## 任务目标 A
请把FinFET制造节选文本中的“在一些实施例中,对于nMOS和pMOS器件使用不同的金属栅极材料。”译成英文。
## 任务目标 B
接着FinFET制造节选文本往下写,从文中最后一句之后开始。

然后,可以通过ALD、PVD、CVD或其他合适的工艺形成栅电极层,栅电极层可以包括单层或多层,诸如金属层、衬垫层、润湿层、和/或粘附层。栅电极层可以包括Ti、Ag、Al、TiAlN、TaC、TaCN、TaSiN、Mn、Zr、TiN、TaN、Ru、Mo、Al、WN、Cu、W或任何适合的材料。在一些实施例中,对于nMOS和pMOS器件使用不同的金属栅极材料。可以实施CMP工艺以产生栅极结构114和116的基本上平坦的顶面。在形成栅极结构114和116之后,可以将半导体器件100提供为用于进一步的制造,诸如接触件形成和进一步制造互连结构。
由方法200产生的结构分别是成对的n型和p型FinFET 106和108。沟道区112b由于被压缩应变是p型沟道,而沟道区110b由于被拉伸应变是n型沟道。因此,方法200使用用于n型和p型FinFET的仅一轮外延生长或沉积同时产生n型和p型FinFET,并且由退火工艺312实现沟道区110b中的n型性质。退火工艺312相比于外延生长或沉积非常快,因此,相比于需要n型和p型材料的分别地外延生长或沉积的方法,方法200更节约时间。
虽然不旨在限制,本发明的一个或多个实施例对半导体器件及其形成提供了许多益处。例如,本发明的实施例提供了用于块状FinFET的结构和方法,块状FinFET具有由相同的材料堆叠件组成的n型和p型沟道鳍。由于仅需要使用一次外延生长工艺阶段来获得n型和p型finFET,这允许在更短的时间段内制造器件。可以以低复杂度和低制造成本实现本发明的各个实施例。
在一个示例性方面中,本发明涉及一种形成半导体器件的方法。该方法包括接收衬底,衬底具有穿过隔离结构在衬底上方突出的第一鳍和第二鳍。该方法还包括蚀刻第一和第二鳍的部分,从而生成第一和第二沟槽;以及在第一沟槽和第二沟槽中同时生长第一和第二外延层。该方法还包括使隔离结构凹进,从而生成在隔离结构上方突出的第一鳍的第一外延层的第一部分和由隔离结构围绕的第一鳍的第一外延层的第二部分。该方法还包括应用图案化的热掩模,图案化的热掩模使得第一鳍的第一外延层暴露。该方法还包括实施退火工艺,从而使第一鳍的第一外延层上的应变反转。

## 所附记录
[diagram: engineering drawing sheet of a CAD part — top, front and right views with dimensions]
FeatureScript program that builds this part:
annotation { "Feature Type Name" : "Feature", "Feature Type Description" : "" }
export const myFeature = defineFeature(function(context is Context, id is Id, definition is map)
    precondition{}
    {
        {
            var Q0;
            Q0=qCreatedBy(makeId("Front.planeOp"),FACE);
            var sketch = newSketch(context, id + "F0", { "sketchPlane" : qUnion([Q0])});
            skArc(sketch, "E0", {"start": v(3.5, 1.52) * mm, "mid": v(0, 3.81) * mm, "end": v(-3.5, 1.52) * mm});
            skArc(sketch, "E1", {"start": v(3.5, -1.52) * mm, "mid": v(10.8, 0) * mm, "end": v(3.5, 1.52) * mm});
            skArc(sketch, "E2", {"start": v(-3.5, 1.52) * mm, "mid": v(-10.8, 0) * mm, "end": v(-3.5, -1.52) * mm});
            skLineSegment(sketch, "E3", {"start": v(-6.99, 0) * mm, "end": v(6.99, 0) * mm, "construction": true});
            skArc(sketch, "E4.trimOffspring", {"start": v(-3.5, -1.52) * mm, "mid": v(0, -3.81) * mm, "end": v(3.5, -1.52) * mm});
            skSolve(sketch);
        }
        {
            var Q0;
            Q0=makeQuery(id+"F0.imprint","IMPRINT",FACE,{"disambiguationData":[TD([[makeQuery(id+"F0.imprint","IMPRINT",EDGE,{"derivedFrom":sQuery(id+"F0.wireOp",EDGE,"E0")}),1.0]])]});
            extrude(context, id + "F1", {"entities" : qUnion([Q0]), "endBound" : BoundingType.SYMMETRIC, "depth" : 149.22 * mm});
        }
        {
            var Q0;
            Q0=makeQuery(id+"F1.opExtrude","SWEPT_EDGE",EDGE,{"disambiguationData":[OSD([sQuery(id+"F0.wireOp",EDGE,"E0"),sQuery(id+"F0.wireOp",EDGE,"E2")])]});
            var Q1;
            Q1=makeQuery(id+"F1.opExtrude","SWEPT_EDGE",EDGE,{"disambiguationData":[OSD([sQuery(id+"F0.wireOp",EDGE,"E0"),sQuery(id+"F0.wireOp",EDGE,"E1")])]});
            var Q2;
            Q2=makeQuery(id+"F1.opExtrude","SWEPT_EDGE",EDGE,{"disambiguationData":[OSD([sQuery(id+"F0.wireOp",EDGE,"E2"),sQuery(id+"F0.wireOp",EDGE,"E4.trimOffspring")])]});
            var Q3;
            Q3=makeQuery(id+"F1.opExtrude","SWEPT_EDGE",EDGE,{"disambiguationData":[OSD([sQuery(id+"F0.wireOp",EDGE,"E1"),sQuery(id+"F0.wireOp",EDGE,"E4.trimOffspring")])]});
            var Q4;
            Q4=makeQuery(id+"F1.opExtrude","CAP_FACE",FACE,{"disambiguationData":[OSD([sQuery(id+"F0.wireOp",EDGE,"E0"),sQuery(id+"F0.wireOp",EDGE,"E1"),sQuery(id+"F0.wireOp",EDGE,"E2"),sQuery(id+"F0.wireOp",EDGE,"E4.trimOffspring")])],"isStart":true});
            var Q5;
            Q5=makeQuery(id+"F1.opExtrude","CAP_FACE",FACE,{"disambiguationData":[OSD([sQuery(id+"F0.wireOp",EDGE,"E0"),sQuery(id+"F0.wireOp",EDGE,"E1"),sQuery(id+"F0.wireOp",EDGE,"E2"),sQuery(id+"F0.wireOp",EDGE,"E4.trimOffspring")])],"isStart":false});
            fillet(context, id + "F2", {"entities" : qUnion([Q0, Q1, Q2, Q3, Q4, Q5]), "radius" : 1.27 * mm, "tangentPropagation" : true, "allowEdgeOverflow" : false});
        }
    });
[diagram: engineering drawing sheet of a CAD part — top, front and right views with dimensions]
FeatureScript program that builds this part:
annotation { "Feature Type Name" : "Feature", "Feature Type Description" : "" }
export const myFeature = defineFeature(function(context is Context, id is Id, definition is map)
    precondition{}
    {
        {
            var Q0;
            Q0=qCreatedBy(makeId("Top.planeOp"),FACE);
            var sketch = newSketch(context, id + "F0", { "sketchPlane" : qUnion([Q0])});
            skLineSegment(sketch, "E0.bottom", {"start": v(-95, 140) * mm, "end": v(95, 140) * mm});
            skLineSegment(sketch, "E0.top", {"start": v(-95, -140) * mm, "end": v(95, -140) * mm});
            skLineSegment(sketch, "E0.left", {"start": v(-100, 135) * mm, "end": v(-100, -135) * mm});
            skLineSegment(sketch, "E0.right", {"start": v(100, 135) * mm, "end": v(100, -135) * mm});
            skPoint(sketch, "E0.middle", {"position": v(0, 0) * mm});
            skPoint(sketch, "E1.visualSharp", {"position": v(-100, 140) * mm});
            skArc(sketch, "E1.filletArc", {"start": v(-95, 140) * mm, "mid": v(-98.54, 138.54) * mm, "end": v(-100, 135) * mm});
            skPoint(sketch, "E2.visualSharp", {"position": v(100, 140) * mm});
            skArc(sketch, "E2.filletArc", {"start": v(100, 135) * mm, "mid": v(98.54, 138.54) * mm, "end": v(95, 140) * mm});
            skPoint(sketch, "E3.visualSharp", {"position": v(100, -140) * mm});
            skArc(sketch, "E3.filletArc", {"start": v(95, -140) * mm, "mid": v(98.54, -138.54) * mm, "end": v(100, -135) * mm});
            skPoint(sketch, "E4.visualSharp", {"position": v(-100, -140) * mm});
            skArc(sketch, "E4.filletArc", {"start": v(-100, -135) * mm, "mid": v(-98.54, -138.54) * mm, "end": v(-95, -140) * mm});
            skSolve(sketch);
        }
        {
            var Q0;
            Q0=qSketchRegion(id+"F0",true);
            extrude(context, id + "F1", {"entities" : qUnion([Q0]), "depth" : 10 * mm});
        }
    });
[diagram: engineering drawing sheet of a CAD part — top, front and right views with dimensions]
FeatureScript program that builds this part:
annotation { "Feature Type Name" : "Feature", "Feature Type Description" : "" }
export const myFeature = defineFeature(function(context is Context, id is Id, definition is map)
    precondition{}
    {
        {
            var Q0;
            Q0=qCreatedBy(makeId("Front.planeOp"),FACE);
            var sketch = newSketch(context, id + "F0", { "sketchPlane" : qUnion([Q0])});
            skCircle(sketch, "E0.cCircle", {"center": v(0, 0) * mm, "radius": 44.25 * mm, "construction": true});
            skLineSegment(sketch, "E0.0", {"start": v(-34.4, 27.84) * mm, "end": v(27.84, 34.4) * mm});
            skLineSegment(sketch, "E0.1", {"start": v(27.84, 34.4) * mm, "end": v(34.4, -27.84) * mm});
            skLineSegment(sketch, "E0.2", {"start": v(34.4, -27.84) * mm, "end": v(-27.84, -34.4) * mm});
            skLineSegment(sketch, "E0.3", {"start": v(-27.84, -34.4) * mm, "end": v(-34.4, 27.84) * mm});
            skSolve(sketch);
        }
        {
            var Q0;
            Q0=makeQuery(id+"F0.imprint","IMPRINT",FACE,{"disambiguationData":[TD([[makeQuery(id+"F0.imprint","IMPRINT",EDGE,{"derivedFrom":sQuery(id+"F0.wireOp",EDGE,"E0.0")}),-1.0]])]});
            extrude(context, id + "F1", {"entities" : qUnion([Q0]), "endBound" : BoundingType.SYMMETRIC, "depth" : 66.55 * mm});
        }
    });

## 任务结果 A
In some embodiments, different metal gate materials are used for nMOS and pMOS devices.

## 任务结果 B
在另一个示例性方面中,本发明涉及一种半导体器件。该半导体器件包括衬底;位于衬底上方的隔离结构;以及从衬底突出在隔离部件之上的第一和第二鳍结构。第一和第二鳍结构由位于衬底上方的两个外延层组成,其中,第一外延层的第一部分在隔离结构之上突出,第一外延层的第二部分由隔离结构围绕,并且第二外延层由隔离结构围绕。第一外延层的在隔离结构之上突出的部分在第一鳍结构中具有拉伸应力并且在第二鳍结构中具有压缩应力。该半导体器件还包括位于隔离结构上方并且与在隔离结构之上突出的每个鳍的第一外延层的部分在顶面和两个侧部上接合的栅极结构。该半导体器件还包括位于隔离结构上方并且与在隔离结构之上突出的每个鳍的第一外延层的部分在侧部(没有与栅极结构接合)上接合的源极/漏极结构。
上面概述了若干实施例的特征,使得本领域技术人员可以更好地理解本发明的方面。本领域技术人员应该理解,他们可以容易地使用本发明作为基础来设计或修改用于实现与在此所介绍实施例相同的目的和/或实现相同优势的其他工艺和结构。本领域技术人员也应该意识到,这种等同构造并不背离本发明的精神和范围,并且在不背离本发明的精神和范围的情况下,在此他们可以做出多种变化、替换以及改变。
Claims (10)
1.一种半导体结构,包括:
衬底,包括第一半导体材料并且具有第一有源区和第二有源区;
第一鳍式半导体部件,包括第二半导体材料并且形成在所述第一有源区中;以及
第二鳍式半导体部件,包括所述第二半导体材料并且形成在所述第二有源区中,
其中,所述第一鳍式半导体部件是拉伸应变的并且所述第二鳍式半导体部件是压缩应变的。
2.根据权利要求1所述的半导体结构,其中,所述第一半导体材料与所述第二半导体材料不同。
3.根据权利要求2所述的半导体结构,其中,所述第二半导体材料是具有比Si更高的迁移率的任何半导体材料。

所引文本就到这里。